La puesta en escena de Frenkel acompaña en el tono y la cadencia de la película con sus imágenes certeras y emotivas y sobre todo con sus encuadres que varían entre los planos de conjunto y los primeros planos. La paleta de colores es estridente como el mundo de la infancia, los azules y los rojos contaminan la pantalla estallando en sentidos y significados. La cámara de Frenkel sigue al grupo a todos lados, los respeta, los cuida, los apoya, no los juzga nunca, ni los abandona. El gran acierto de director es escapar del costumbrismo que suele aparecer (aminorado, por suerte, desde hace un tiempo) tan alambicado, tan añejo en el cine no sólo argentino.

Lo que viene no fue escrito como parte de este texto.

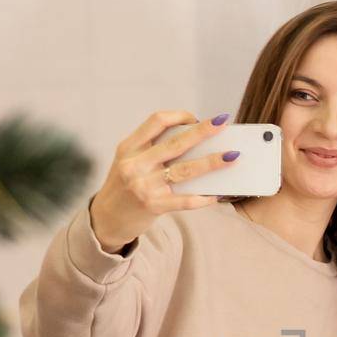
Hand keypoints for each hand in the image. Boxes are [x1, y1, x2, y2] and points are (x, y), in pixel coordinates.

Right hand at [87, 110, 236, 250]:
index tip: (195, 117)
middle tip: (223, 122)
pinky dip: (203, 198)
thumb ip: (151, 150)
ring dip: (211, 162)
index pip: (156, 121)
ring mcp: (144, 186)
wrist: (105, 220)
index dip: (179, 116)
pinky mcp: (153, 206)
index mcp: (129, 148)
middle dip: (203, 131)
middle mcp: (135, 165)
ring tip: (232, 157)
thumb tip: (193, 141)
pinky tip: (217, 194)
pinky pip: (185, 200)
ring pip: (185, 170)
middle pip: (176, 143)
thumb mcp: (128, 162)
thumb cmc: (122, 188)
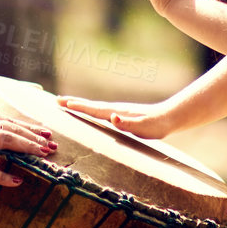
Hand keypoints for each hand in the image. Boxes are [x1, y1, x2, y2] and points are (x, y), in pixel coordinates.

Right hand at [0, 101, 53, 184]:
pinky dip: (3, 176)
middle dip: (35, 138)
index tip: (43, 132)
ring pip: (7, 144)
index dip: (27, 126)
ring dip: (27, 150)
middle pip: (13, 129)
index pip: (7, 118)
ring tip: (44, 157)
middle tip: (53, 144)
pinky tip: (16, 182)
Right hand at [58, 94, 179, 140]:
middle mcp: (115, 110)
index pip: (93, 109)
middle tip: (57, 100)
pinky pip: (101, 112)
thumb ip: (127, 123)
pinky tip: (90, 113)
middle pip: (90, 106)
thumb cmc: (156, 125)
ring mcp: (118, 112)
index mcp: (116, 113)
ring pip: (94, 108)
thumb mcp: (143, 127)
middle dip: (74, 103)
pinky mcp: (122, 116)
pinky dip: (91, 111)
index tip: (62, 103)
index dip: (77, 106)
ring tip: (68, 104)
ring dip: (80, 106)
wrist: (169, 117)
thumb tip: (113, 118)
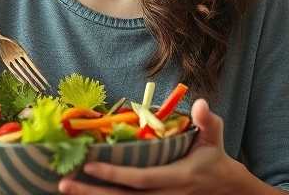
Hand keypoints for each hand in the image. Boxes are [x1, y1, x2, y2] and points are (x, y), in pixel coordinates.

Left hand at [58, 99, 274, 194]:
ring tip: (65, 188)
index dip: (116, 173)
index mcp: (179, 177)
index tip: (90, 164)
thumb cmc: (214, 157)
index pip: (142, 178)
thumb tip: (201, 102)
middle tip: (65, 183)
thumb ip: (208, 121)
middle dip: (94, 191)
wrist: (223, 188)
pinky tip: (84, 194)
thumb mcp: (215, 137)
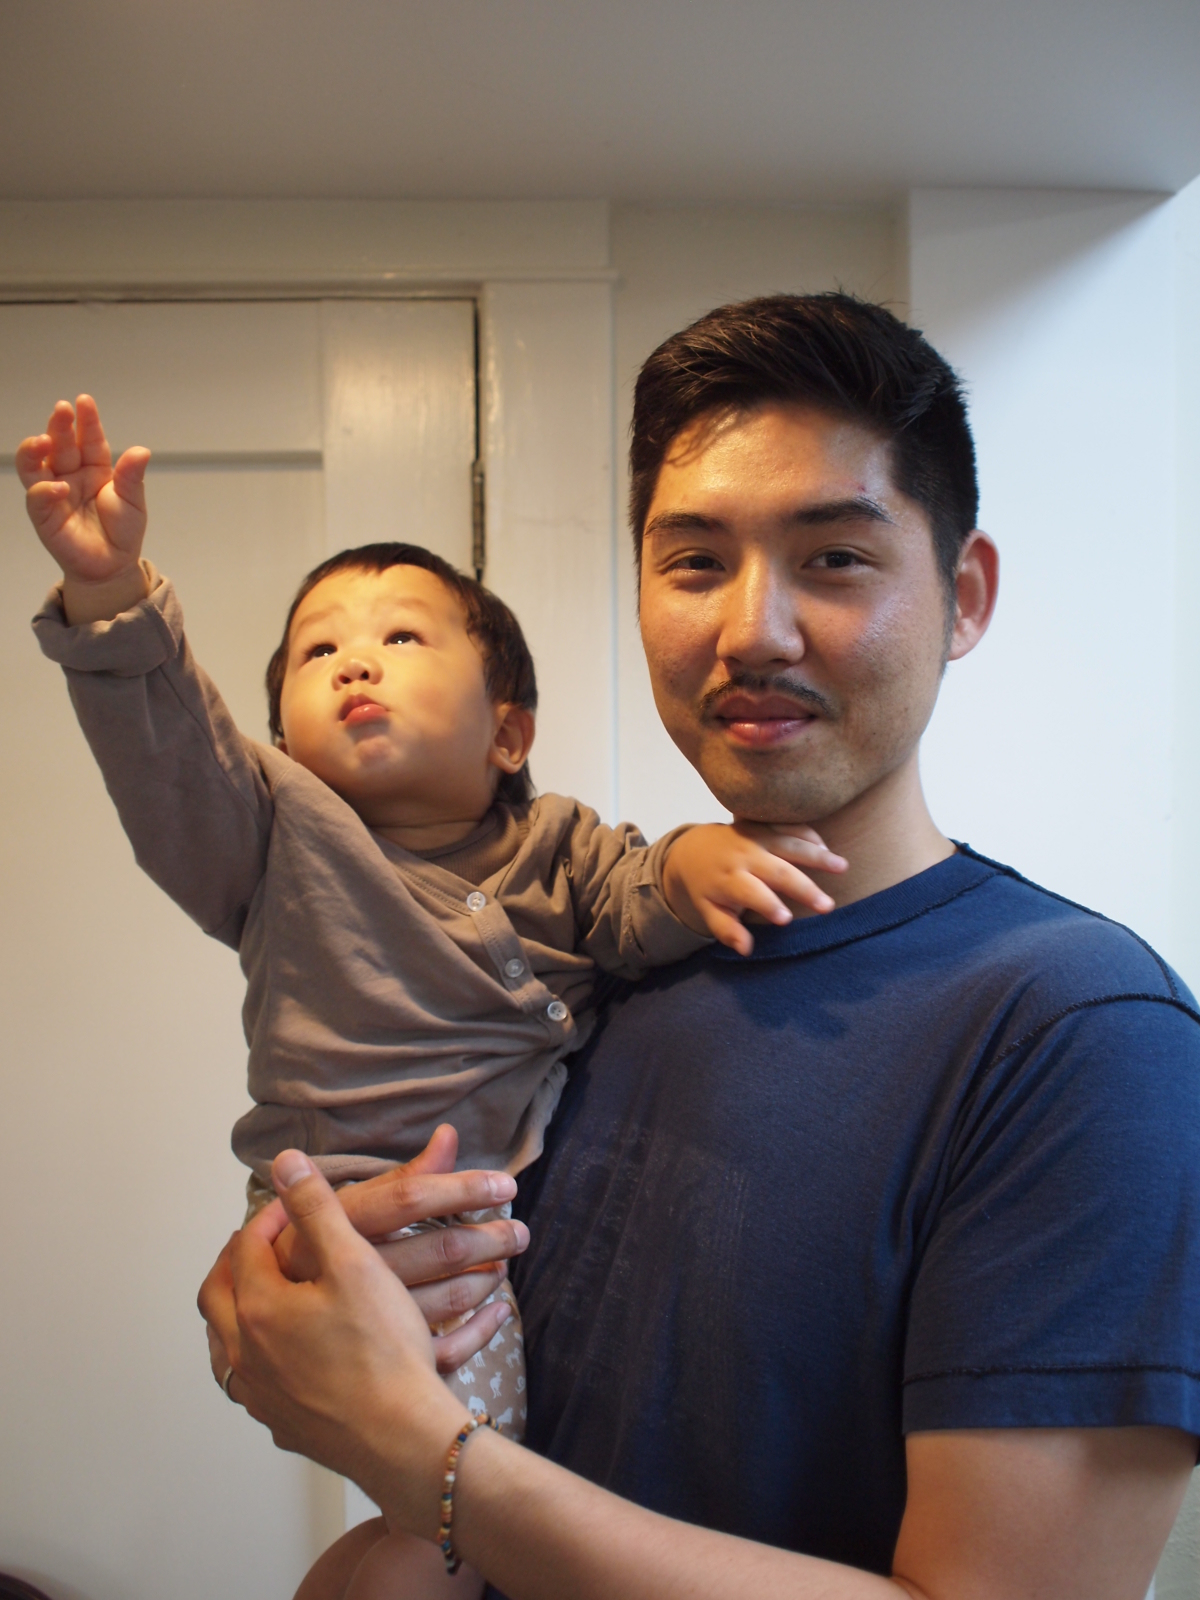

Finalmente una de las escenas se destaca por la poeticidad y el esteticismo que destila; la de los niños en bicicleta en la playa mientras anochece. La libertad cerquita del agua es muy parecida a esa libertad y a esa toma de conciencia del mítico Doinel de Los 400 golpes.
EL ORIGEN DE LA TRISTEZA
El origen de la tristeza. Argentina, 2017.
Dirección: Oscar Frenkel. Guión: Pablo Ramos. Intérpretes: Joaquín Gorbea, Belén Szulz, Santiago Mehri, Luciana Rojo, Lola Carballo, Germán De Silva. Dirección de Fotografía y encuadre: Eduardo Pinto. Música: Ernesto Snajer. Duración: 73 minutos.